Task requirements ->
From the passage about London on a hot August day, pull out everything from "It is London, of" down to "monotony left behind.", word for word.

Supplied text ->
It is London, of a bright sultry August day, when the flags seem scorching to the feet, and the sun beats down fiercely.  It has yet a certain inviting attraction.  There is a general air of bustle, and the provincial, trundled along in his cab, his trunks over his head, looks out with a certain awe and sense of delight, noting, as he skirts the Park, the gay colours glistening among the dusty trees, the figures flitting past, the riders, the carriages, all suggesting a foreign capital.  The great city never looks so brilliant or so stately as on one of these ‘broiling’ days.  One calls up with a sort of wistfulness the great and picturesque cities abroad, with their grand streets and palaces, ever a delightful novelty.  We long to be away, to be crossing over that night—­enjoying a cool fresh passage, all troubles and monotony left behind.

Given information ->
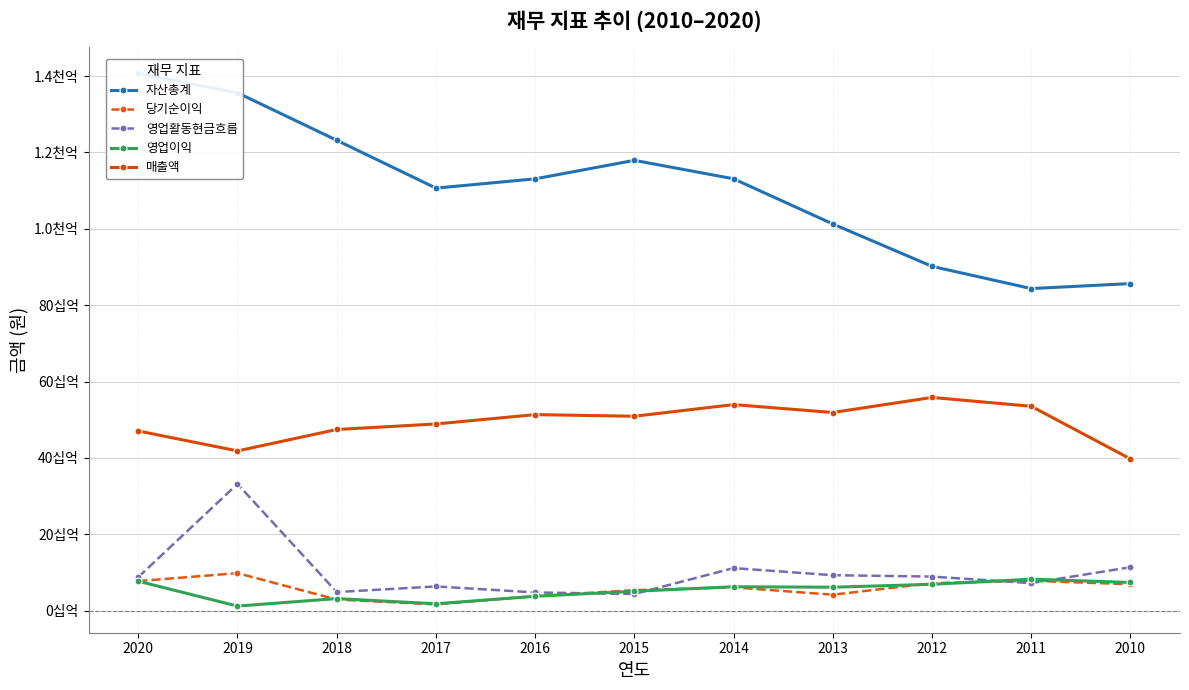

What is the difference between the maximum and minimum values in the 영업활동현금흐름 series?

28815532349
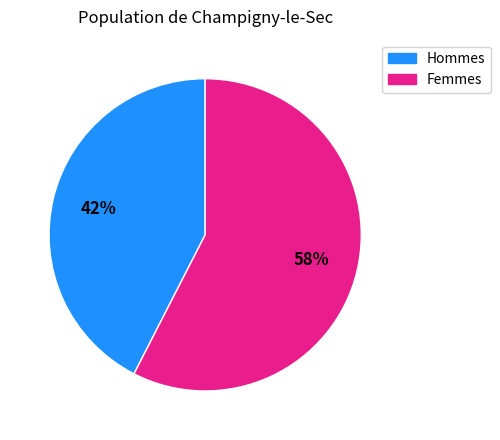

How many segments does this pie chart have?

2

Response to the exercise ->
It is London, of a bright sultry August day, when the flags seem scorching to the feet, and the sun beats down fiercely.  It has yet a certain inviting attraction.  There is a general air of bustle, and the provincial, trundled along in his cab, his trunks over his head, looks out with a certain awe and sense of delight, noting, as he skirts the Park, the gay colours glistening among the dusty trees, the figures flitting past, the riders, the carriages, all suggesting a foreign capital.  The great city never looks so brilliant or so stately as on one of these ‘broiling’ days.  One calls up with a sort of wistfulness the great and picturesque cities abroad, with their grand streets and palaces, ever a delightful novelty.  We long to be away, to be crossing over that night—­enjoying a cool fresh passage, all troubles and monotony left behind.